Gold hit a six-month low this week despite inflation fears rising. Makes perfect sense. Nothing screams "buy hard assets" like watching your hard asset eat shit.
The article blames potential interest rate increases. Not actual rate increases. Potential ones. Gold traders are now pricing in hypothetical future decisions that may or may not happen based on economic data that hasn't been released yet. This is called forward-looking analysis. It's also called making things up.
But the real culprit is faltering technical signals. The charts broke down. A metal that's been a store of value for 5,000 years is now out of favor because a line crossed another line on a screen in the wrong direction. Some guy in Connecticut drew a trendline connecting two arbitrary price points from March and November, gold dropped below it, and now the entire asset class is fucked.
Retail traders who bought gold at $2,400 because Peter Schiff told them the dollar was collapsing are now underwater while inflation actually picks up. They hedged against the exact scenario that's happening and still lost money. That takes skill.
The yellow metal is at its lowest level of the year. Not because supply increased. Not because demand collapsed. Not because someone discovered a gold asteroid.
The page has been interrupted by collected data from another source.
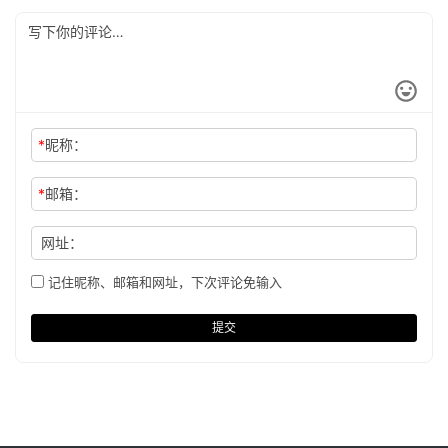
*
昵称：
*
邮箱：
网址：
记住昵称、邮箱和网址，下次评论免输入
提交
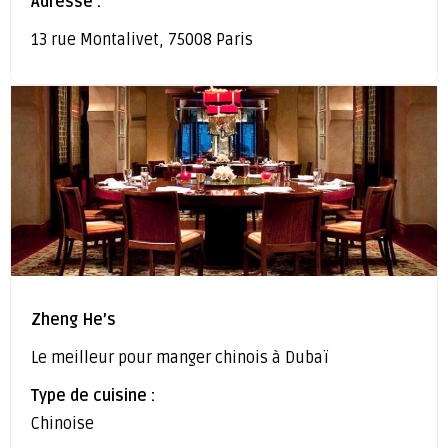
Adresse :
13 rue Montalivet, 75008 Paris
Zheng He’s
Le meilleur pour manger chinois à Dubaï
Type de cuisine :
Chinoise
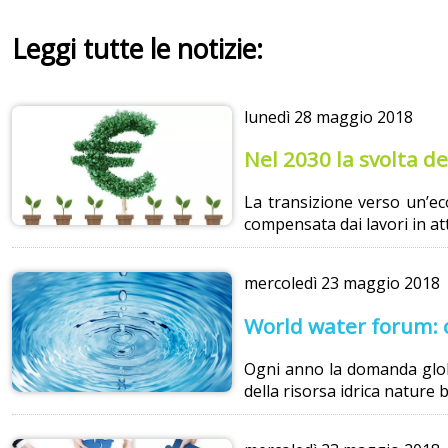
Leggi tutte le notizie:
lunedì
28 maggio 2018
Nel 2030 la svolta dei
La transizione verso un’eco
compensata dai lavori in att
mercoledì
23 maggio 2018
World water forum: o
Ogni anno la domanda globa
della risorsa idrica nature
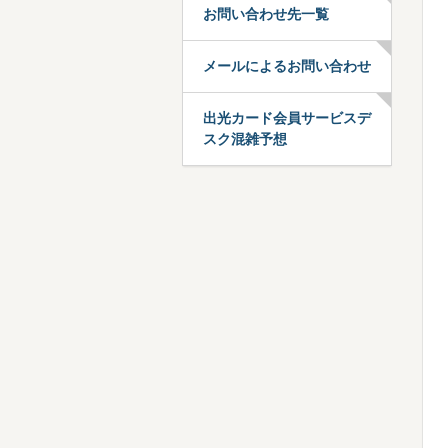
お問い合わせ先一覧
メールによるお問い合わせ
出光カード会員サービスデ
スク混雑予想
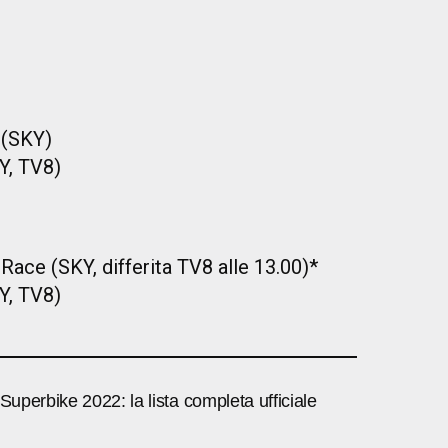
 (SKY)
Y, TV8)
ace (SKY, differita TV8 alle 13.00)*
Y, TV8)
 Superbike 2022: la lista completa ufficiale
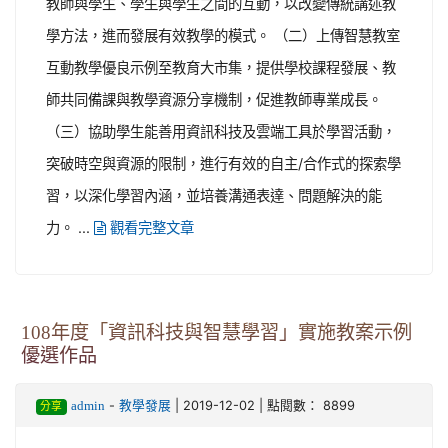
教師與學生、學生與學生之間的互動，以改變傳統講述教
學方法，進而發展有效教學的模式。 （二）上傳智慧教室
互動教學優良示例至教育大市集，提供學校課程發展、教
師共同備課與教學資源分享機制，促進教師專業成長。
（三）協助學生能善用資訊科技及雲端工具於學習活動，
突破時空與資源的限制，進行有效的自主/合作式的探索學
習，以深化學習內涵，並培養溝通表達、問題解決的能
力。 ...
觀看完整文章
108年度「資訊科技與智慧學習」實施教案示例
優選作品
-
| 2019-12-02 | 點閱數： 8899
admin
教學發展
分享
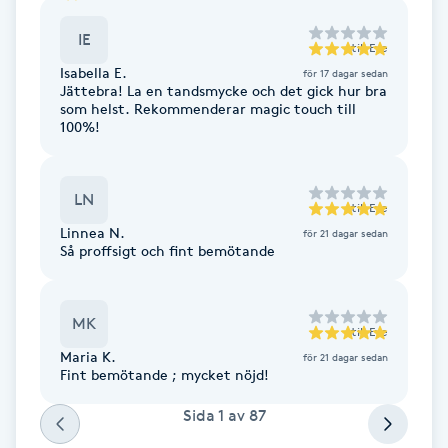
F
IE
till
Eve
Isabella E.
för 17 dagar sedan
Face framing
Jättebra! La en tandsmycke och det gick hur bra
som helst. Rekommenderar magic touch till
100%!
Faceliftmassage
Fet hårbotten
LN
till
Eve
Linnea N.
för 21 dagar sedan
Fettreducering
Så proffsigt och fint bemötande
Fibromassage
MK
till
Eve
Fillers
Maria K.
för 21 dagar sedan
Fint bemötande ; mycket nöjd!
Fotmassage
Sida
1
av
87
Because the 50-day moving average crossed below the 200-day moving average and a bunch of algorithms decided that meant something.
Inflation fears are rising but bullion is falling. The one thing gold is supposed to do during inflation is go up. It's the only job it has. Gold had one job and it called in sick.
Meanwhile some guy with $8,000 in a Robinhood account just panic-sold his GLD shares at a loss to buy Treasury bonds yielding 3%, which will definitely protect him from the inflation he's so worried about.